VAT rate of 5% is payable on hammer price and at 17.5% on the buyer's premium
This and the following four lots are from a series of months of the year of which Reine de Bertier de Sauvigny, in her catalogue raisonné (op. cit., p. 268, under no. 6) recorded another probable component, representing July and depicting the Parable of the Imprudent Rich Man (Luke 12, 16-21). The format is one that was evidently favoured by Grimmer, and was used by him in other examples, including perhaps most prominently the series of 1592 - now also dispersed - that Bürckardt suggested had been in the collection of the Archduke Ernst (1553-1595), brother of the Emperor Rudolph II and from 1594-5 Governor of the Spanish Netherlands (idem, pp. 197-8, no. V).

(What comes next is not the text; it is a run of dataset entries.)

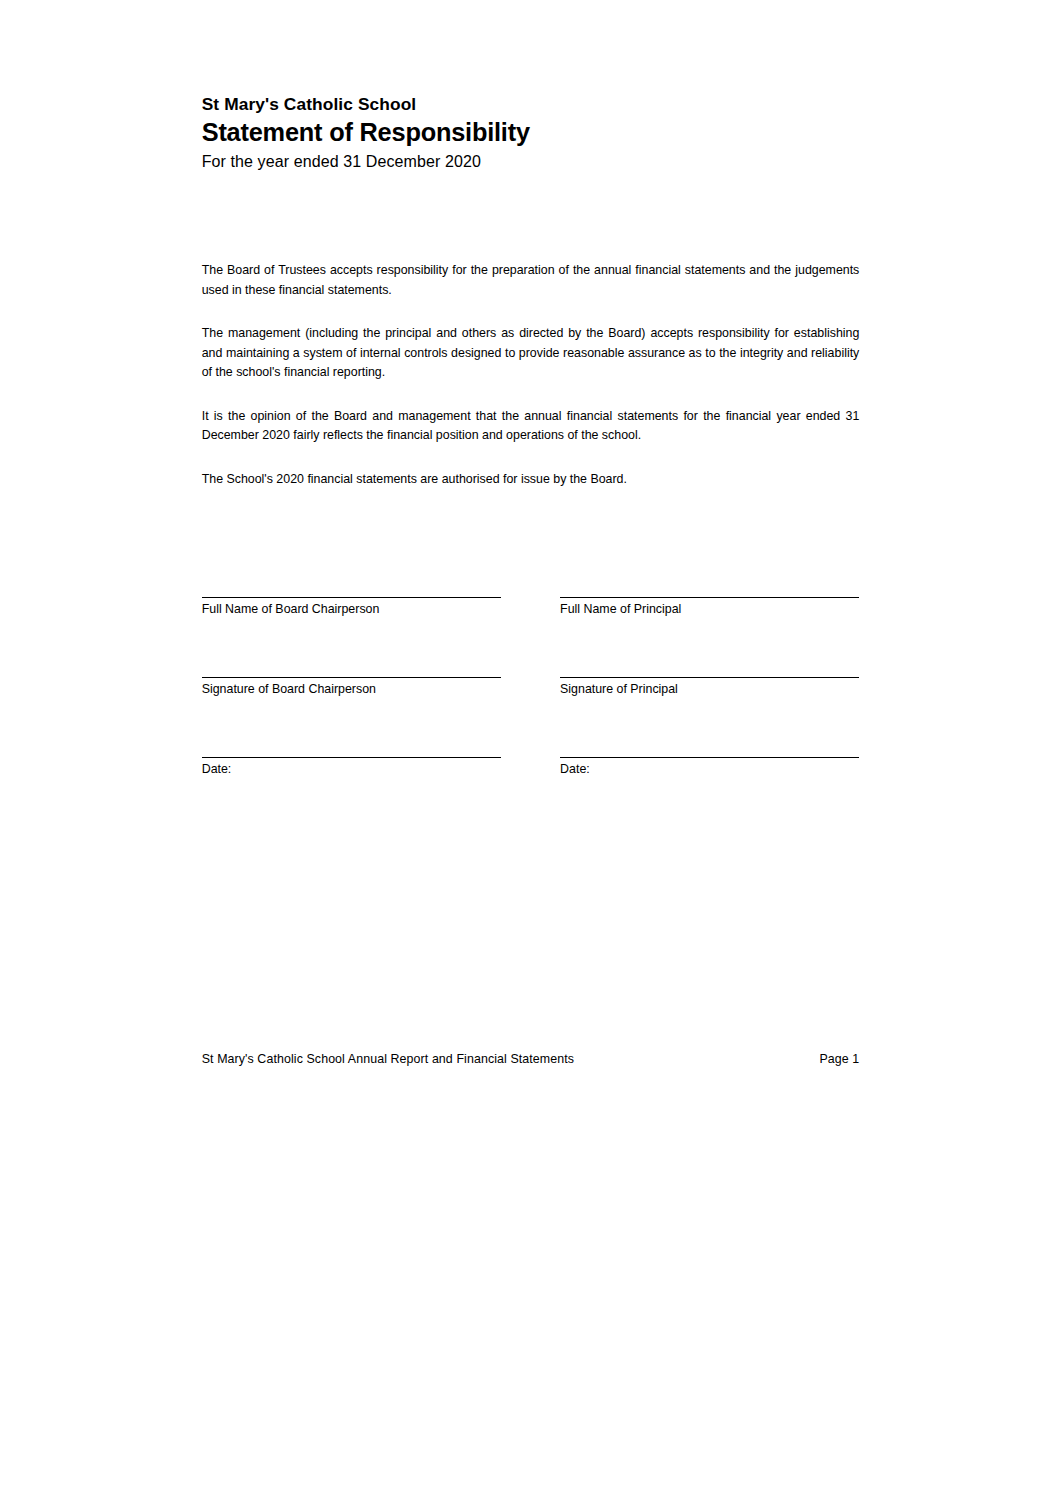St Mary's Catholic School
Statement of Responsibility
For the year ended 31 December 2020
The Board of Trustees accepts responsibility for the preparation of the annual financial statements and the judgements used in these financial statements.
The management (including the principal and others as directed by the Board) accepts responsibility for establishing and maintaining a system of internal controls designed to provide reasonable assurance as to the integrity and reliability of the school's financial reporting.
It is the opinion of the Board and management that the annual financial statements for the financial year ended 31 December 2020 fairly reflects the financial position and operations of the school.
The School's 2020 financial statements are authorised for issue by the Board.
Full Name of Board Chairperson
Full Name of Principal
Signature of Board Chairperson
Signature of Principal
Date:
Date:
St Mary's Catholic School Annual Report and Financial Statements
Page 1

The compositions are adapted from a series of engravings of The Months of the Year by Adriaen Collaert, after designs by Hans Bol, published by Aegidius Sadeler in 1585 (or more correctly of the twelve signs of the zodiac matched to the months of the year: Emblemata Evangelica Ad XII Signa Coelesta Sive Totidem Ani Menses Accomodata). Collaert's engravings were of landscape format, and were used directly in that format by Grimmer in another series of the months (Montfaucon, Eglise de Notre-Dame; idem, pp. 190-7, no. III). It would seem that their adaptation into roundel format was Grimmer's own, following a format found frequently in Bol's work - perhaps even popularised by him - that he had used himself: for example the circular designs for the months in the series engraved by Collaert in circa 1580 (Hollstein 1326-37).